Required action
Beneath this line is the data. Output exactly the lines from the line with "1학기 데이터시각화 기말프로젝트" to the line with "The particular project", both ends included, and nothing more.

Data to use
****************************************
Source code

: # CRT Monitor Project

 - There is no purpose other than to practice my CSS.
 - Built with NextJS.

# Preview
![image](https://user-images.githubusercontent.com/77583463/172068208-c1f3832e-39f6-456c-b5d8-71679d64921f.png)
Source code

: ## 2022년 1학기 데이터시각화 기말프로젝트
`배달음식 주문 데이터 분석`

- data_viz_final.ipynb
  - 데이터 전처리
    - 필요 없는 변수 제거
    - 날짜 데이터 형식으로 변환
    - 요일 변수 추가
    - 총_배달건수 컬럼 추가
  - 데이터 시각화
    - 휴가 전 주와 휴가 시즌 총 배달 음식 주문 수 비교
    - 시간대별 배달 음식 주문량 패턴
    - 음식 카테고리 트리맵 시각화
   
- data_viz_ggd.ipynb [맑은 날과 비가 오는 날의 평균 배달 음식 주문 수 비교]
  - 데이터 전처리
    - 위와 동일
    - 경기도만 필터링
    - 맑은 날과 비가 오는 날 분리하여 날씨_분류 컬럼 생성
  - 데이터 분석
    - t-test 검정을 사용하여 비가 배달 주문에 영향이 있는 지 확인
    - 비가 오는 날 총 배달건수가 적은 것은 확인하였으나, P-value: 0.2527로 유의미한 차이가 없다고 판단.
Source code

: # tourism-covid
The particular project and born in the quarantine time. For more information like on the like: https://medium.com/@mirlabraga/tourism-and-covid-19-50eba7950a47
****************************************
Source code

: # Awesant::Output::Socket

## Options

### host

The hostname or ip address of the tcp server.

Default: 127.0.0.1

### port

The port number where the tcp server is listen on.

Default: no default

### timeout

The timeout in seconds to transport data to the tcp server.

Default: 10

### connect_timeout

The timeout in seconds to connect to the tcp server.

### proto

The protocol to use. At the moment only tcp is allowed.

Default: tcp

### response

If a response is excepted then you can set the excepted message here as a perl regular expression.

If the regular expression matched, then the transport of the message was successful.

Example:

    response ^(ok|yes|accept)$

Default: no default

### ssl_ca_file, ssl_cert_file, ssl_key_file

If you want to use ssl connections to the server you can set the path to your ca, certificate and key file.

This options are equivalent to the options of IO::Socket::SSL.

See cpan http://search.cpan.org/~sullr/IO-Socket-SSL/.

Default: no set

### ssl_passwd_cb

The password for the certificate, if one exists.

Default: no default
****************************************
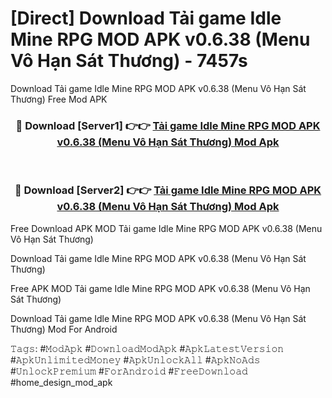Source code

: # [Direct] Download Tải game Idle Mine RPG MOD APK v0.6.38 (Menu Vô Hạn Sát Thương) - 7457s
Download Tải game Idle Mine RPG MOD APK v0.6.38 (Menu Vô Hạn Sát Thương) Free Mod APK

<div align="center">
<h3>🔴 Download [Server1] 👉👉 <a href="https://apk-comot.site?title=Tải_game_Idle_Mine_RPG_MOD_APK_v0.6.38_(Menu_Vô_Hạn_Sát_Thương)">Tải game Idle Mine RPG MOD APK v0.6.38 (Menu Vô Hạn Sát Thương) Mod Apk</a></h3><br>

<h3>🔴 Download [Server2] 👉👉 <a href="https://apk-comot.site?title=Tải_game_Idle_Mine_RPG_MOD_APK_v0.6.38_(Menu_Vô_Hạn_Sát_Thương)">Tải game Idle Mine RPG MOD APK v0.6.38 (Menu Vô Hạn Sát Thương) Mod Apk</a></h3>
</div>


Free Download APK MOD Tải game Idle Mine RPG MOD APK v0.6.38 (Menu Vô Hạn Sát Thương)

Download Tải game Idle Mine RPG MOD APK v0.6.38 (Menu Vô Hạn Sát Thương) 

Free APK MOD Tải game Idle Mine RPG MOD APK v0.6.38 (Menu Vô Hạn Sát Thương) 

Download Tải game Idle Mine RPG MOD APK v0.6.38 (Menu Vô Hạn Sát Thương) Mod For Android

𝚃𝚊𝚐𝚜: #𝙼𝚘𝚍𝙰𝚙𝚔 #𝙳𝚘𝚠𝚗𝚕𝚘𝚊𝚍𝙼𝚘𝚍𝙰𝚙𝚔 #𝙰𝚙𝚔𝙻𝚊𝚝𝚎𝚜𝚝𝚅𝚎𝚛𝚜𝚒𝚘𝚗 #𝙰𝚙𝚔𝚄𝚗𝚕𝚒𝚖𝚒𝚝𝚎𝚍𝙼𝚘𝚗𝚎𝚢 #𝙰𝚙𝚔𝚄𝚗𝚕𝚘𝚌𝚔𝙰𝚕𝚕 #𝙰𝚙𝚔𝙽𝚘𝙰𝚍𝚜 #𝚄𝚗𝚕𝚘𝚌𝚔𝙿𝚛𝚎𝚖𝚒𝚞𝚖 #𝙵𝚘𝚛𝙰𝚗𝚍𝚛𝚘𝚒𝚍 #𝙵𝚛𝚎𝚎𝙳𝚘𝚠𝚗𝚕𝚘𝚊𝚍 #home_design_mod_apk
****************************************
Solved exercise
: ## 2022년 1학기 데이터시각화 기말프로젝트
`배달음식 주문 데이터 분석`

- data_viz_final.ipynb
  - 데이터 전처리
    - 필요 없는 변수 제거
    - 날짜 데이터 형식으로 변환
    - 요일 변수 추가
    - 총_배달건수 컬럼 추가
  - 데이터 시각화
    - 휴가 전 주와 휴가 시즌 총 배달 음식 주문 수 비교
    - 시간대별 배달 음식 주문량 패턴
    - 음식 카테고리 트리맵 시각화
   
- data_viz_ggd.ipynb [맑은 날과 비가 오는 날의 평균 배달 음식 주문 수 비교]
  - 데이터 전처리
    - 위와 동일
    - 경기도만 필터링
    - 맑은 날과 비가 오는 날 분리하여 날씨_분류 컬럼 생성
  - 데이터 분석
    - t-test 검정을 사용하여 비가 배달 주문에 영향이 있는 지 확인
    - 비가 오는 날 총 배달건수가 적은 것은 확인하였으나, P-value: 0.2527로 유의미한 차이가 없다고 판단.
Source code

: # tourism-covid
The particular project and born in the quarantine time. For more information like on the like: https://medium.com/@mirlabraga/tourism-and-covid-19-50eba7950a47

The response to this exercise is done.